Heading into his senior season for Desert Vista High’s football program, Miles LeBlanc knew that the rest of the offensive and defensive linemen would lean on him.
As one of the few returning starters from last year’s 11-2 team, he aimed to fill the shoes of last year’s senior class, including current Cal-Berkeley defensive tackle Brett Johnson.
“I learned a lot from Brett and the rest of those seniors,” LeBlanc said. “We would always run Thunder Hill together near Brett’s house. I just really liked how he trained and how he was a leader.”
It was common to see LeBlanc and the other Desert Vista linemen together early in the morning running Thunder Mountain, just northwest of the school’s campus.
They would end their workout session by having breakfast together, growing stronger bonds between each player. It’s the type of relationship they all had on last year’s team that LeBlanc has helped establish this season.
Desert Vista coach Dan Hinds hopes it will carry on from there.
“Last year’s seniors and even the ones before them did a great job leading by example and teaching the younger kids,” Hinds said. “I see this group doing the same. They’re teaching the juniors how to lead and hopefully it trickles down for years to come.”
LeBlanc is part of the football programs leadership team known as the Delta Force. Together, the group of seven seniors lead the team from within. They’re expected to look out after every one of their teammates as well as lead by example both on and off the field.
While only two games into the 2019 season, every member of the leadership group, including LeBlanc has done exactly that.
“Kids don’t like to be yelled at these days, nobody does,” Hinds said. “I see Miles talk to his teammates, talk to his brothers. He isn’t an outspoken guy at all, but he really leads by example.”
LeBlanc is one of several players that finds himself going both ways every night for the Thunder. On offense, Hinds knows they can rely on for his power and ability to clear a path for Desert Vista’s running backs or protect quarterback Parker Navarro in passing situations. LeBlanc aims to mirror his game after All-Pro center Jason Kelce of the Philadelphia Eagles.
Meanwhile, on defense, LeBlanc tries to mimic All-Pro defensive tackle Aaron Donald of the Los Angeles Rams. Donald is perhaps one of the best to ever play at his position, and LeBlanc tries to mirror his game each time he steps out onto the field.
“I love his side swipe and all of his different moves,” LeBlanc said of Donald. “Just watching all of his different moves, he’s a dog.”

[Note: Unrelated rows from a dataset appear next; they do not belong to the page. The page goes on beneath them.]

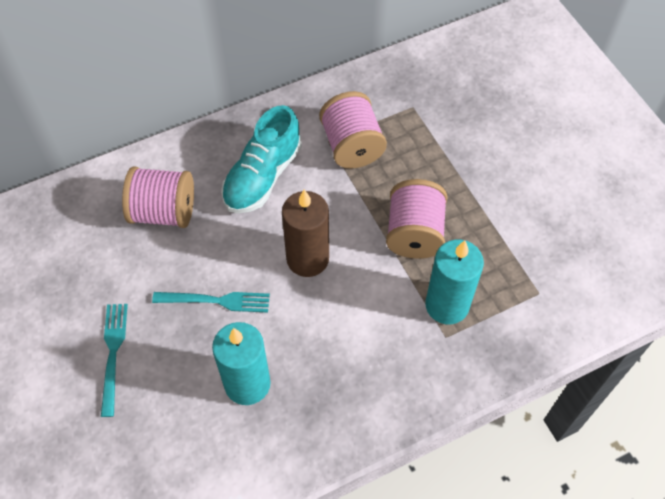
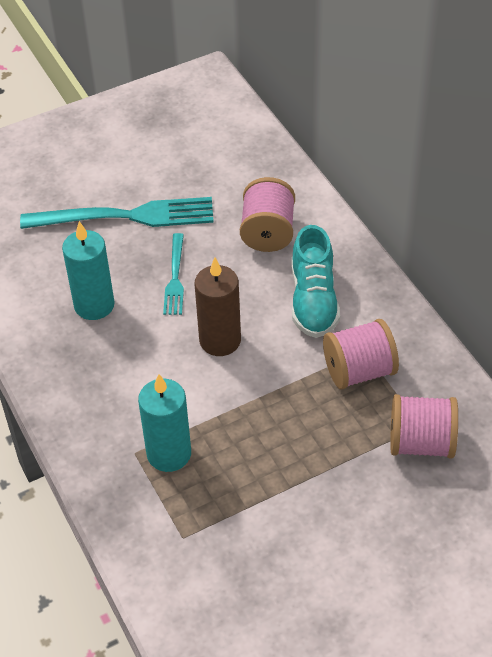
camera: 90 degrees right, 10 degrees down
turquoise fork [101,304,128,417] -> turquoise fork [20,197,214,229], size x1.89
turquoise shoe [221,105,302,213] -> turquoise shoe turned 120 degrees counterclockwise [292,225,340,338]
pink spool [386,179,448,259] -> pink spool moved to [390,394,458,459]

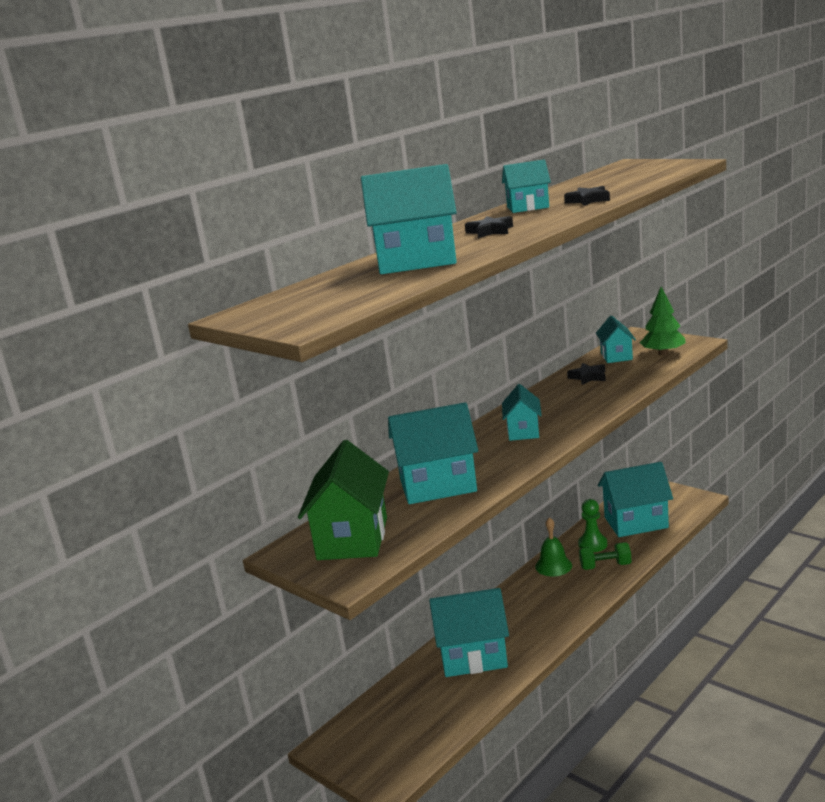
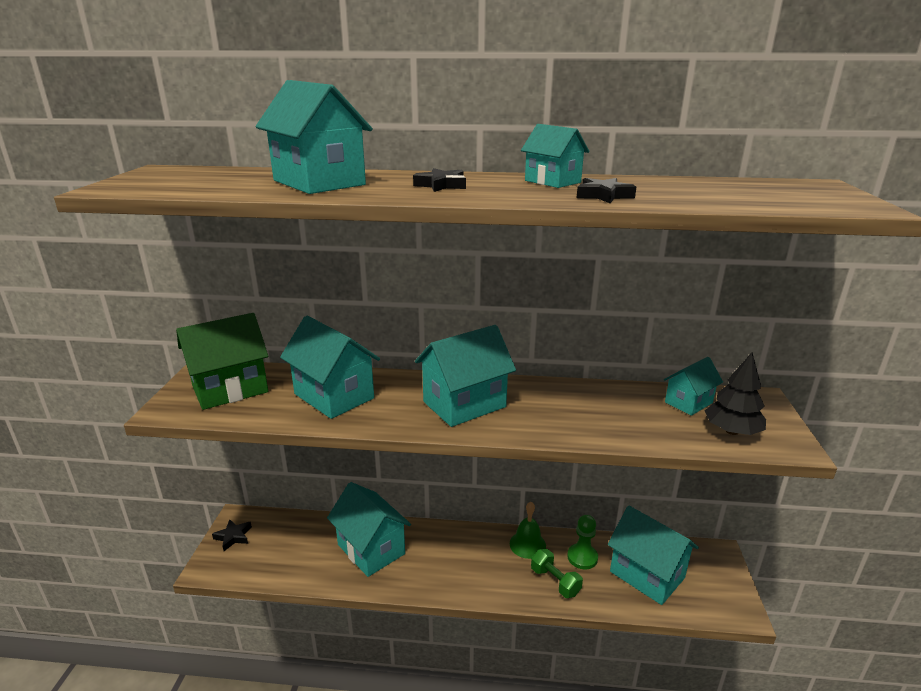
camera: 50 degrees right, 5 degrees up
turquoise house [502,384,542,441] -> turquoise house [415,325,516,427], size x1.73
black star [567,363,606,385] -> black star moved to [212,519,252,551]
green tree [640,287,686,356] -> black tree [705,352,766,435]

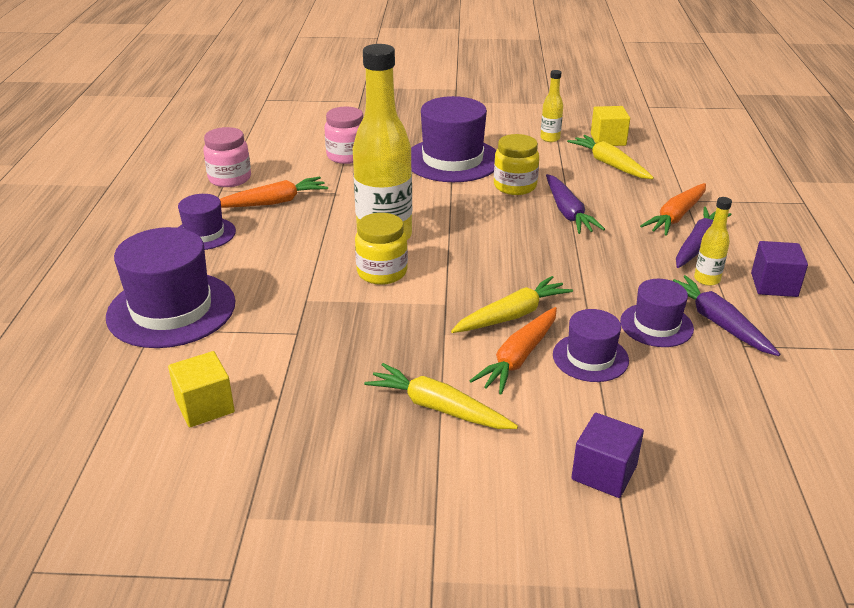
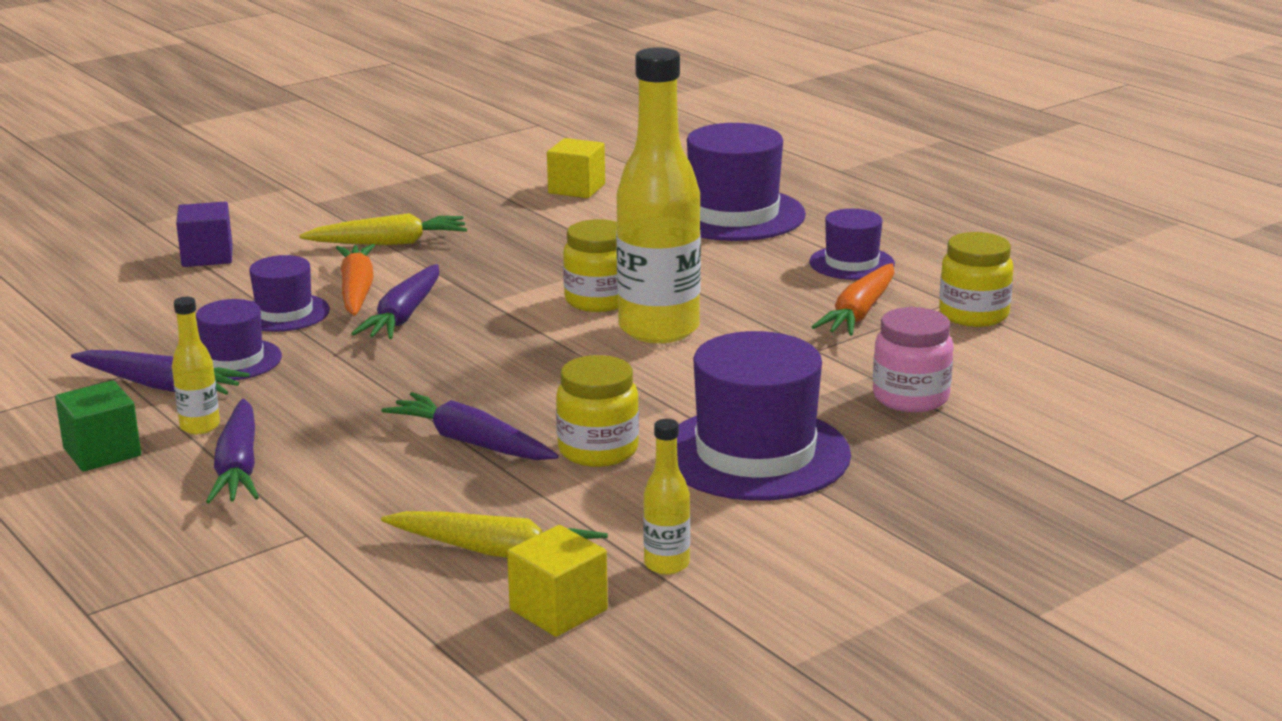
camera: 140 degrees right, 10 degrees down
pink jar [203,127,251,187] -> yellow jar [939,232,1013,327]
yellow carrot [451,276,573,333] -> purple carrot [351,264,439,339]
orange carrot [640,183,706,236] -> none
purple cube [751,241,808,297] -> green cube [55,381,141,471]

While he knows he still has work to do to reach the level of those he admires, he’s already begun making a significant impact this season for the Thunder.
LeBlanc and the rest of the offensive line have allowed the Desert Vista offense to accumulate 985 yards of total offense so far in two games this season. The 6-foot-2, 271-pound senior also helped Desert Vista’s defense fend off Palm Springs (Calif.) in the season opener, and was a questionable penalty away from knocking off Notre Dame from Sherman Oaks, Calif., one of the best teams in the state.
Starting both ways is never a small task, but its one LeBlanc and most of the other seniors have embraced since last year. The amount of playing time he has received at the varsity level since his sophomore year has helped him evolve into the player he is today.
LeBlanc admits he was timid as a sophomore, and often looked at the analytics side of the game rather than just trusting his instincts. But as he spent more time in the weight room and on the field with Desert Vista defensive line coach Derek Kennard Jr., the way he plays the game has changed.
“I was more of a thinker when I first started, that’s just my personality,” LeBlanc said. “I’ve started to become more instinctual. I stop thinking about everything and just go out and play football.”
LeBlanc hopes to make the most of his final season in a Thunder uniform. It won’t be his last playing football, as he has received interest from college programs, but he hopes to make it special for all of the players around him.
He is part of a Desert Vista team that returned nearly all of its starters from last season and is a favorite to be among the eight teams selected to take part in the Open Division championship tournament at the end of the season.
While the thought winning a state title is on his mind, he hopes he can do it while also setting up the younger players below him for success after he and the rest of the 2020 class is gone.
“We want a championship,” LeBlanc said. “I also want to help some of these juniors and sophomores so the Desert Vista football program will still be successful going forward.”